» Your goal
Continue the article about whether chasing perfection helps or hurts a business, starting after its last sentence.
** Opening Excerpted passage block **
Is the Pursuit of Perfection Helping or Harming Your Business?

Jim Collins wrote that "good is the enemy of great" to indicate that settling for "good enough" often resulted in teams that stopped striving for great results.

But what if great is also the enemy of the good?

While many business programs strive for perfection, a singular focus on reaching it can often cause more harm than good to your company. Here's why.

Perfection Slows Down Your Quest for Improvement

While striving for perfection can feel motivating or even necessary, it's ultimately a path to a dead end. When you reach "perfection," there's nothing more to do. There's no more room to grow.

Setting perfection as your end point, whether or not you reach it, has two negative effects on your company. First, it indicates that growth, learning and development have an end point. Teams are less likely to embrace learning as a lifelong, life-enriching activity and see it as one more task to slog through until they can rest.

Second, demanding perfection greatly slows down the introduction of new products and services. When teams feel pressure to make every detail perfect, they spend far more time in the planning, research and development stages.
** Closing Excerpted passage block **
** Opening Listed records block **
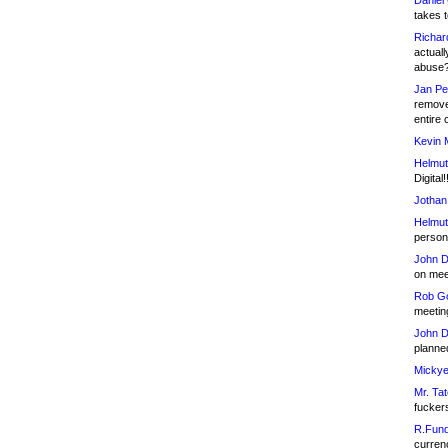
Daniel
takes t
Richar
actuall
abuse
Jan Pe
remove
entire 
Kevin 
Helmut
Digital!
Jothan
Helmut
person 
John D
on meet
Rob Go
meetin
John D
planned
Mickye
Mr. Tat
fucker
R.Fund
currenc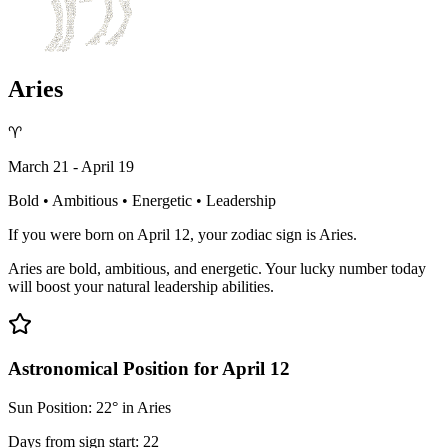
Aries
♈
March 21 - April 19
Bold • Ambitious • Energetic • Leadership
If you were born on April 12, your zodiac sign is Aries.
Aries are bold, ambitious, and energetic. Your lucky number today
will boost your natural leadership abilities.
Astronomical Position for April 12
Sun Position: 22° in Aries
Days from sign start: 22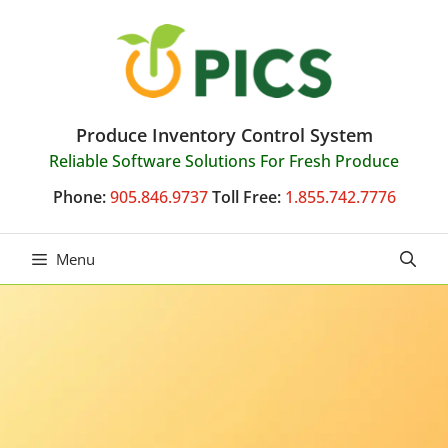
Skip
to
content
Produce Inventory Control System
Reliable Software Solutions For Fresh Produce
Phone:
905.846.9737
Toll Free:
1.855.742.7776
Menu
** Closing Listed records block **
** Opening Listed records block **
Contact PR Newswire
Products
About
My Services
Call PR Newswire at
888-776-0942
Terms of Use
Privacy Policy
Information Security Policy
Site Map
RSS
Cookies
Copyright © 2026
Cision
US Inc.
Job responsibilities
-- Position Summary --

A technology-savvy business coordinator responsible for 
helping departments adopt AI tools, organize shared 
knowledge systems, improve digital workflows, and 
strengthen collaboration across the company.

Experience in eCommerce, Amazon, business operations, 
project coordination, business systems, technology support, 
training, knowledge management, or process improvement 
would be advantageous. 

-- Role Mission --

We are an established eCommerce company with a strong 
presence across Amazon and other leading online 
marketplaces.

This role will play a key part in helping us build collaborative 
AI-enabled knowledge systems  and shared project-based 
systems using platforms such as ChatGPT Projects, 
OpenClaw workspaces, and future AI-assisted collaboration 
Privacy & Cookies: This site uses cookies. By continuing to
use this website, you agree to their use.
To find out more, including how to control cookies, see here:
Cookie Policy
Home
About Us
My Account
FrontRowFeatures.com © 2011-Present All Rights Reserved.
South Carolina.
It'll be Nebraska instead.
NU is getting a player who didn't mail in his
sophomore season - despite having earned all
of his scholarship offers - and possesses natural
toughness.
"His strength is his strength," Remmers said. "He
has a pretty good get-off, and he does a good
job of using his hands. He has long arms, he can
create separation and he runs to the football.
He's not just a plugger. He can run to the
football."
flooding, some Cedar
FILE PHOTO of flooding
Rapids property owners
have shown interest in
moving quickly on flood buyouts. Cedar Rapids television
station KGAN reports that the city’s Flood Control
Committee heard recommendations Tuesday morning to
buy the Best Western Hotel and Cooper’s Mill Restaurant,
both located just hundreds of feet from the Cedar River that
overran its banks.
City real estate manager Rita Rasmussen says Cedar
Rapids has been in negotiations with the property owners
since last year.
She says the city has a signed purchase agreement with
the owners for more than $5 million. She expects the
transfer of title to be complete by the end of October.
** Closing Listed records block **
» Output for this task
While more time and forethought may seem like a good thing, ultimately, innovation suffers. Delaying a product or service's release until every detail is just right eliminates the chance to learn from customer feedback. Instead of letting those who actually buy from you tell you what's great, you try to guess their needs - and can easily fail.

Also, in a fast-paced business world, those who are first to market often end up owning the space, even if their product ends up being inferior to later iterations from competitors. Too much emphasis on perfection relegates your company to the position of follower - a space in which it's tough to build a brand and even tougher to charge a premium for high-quality products and services.

Perfection Raises Stress Levels

A study published in the Journal of the American Psychological Association in 2017 found that perfectionism is both increasing in the U.S. and that it is causing more stress among those who consider themselves perfectionists.

Perfectionism is typically divided into three types: self-oriented, other-oriented and socially prescribed perfectionism. All three can have a negative effect on workers' performance and thus on the performance of the companies they serve.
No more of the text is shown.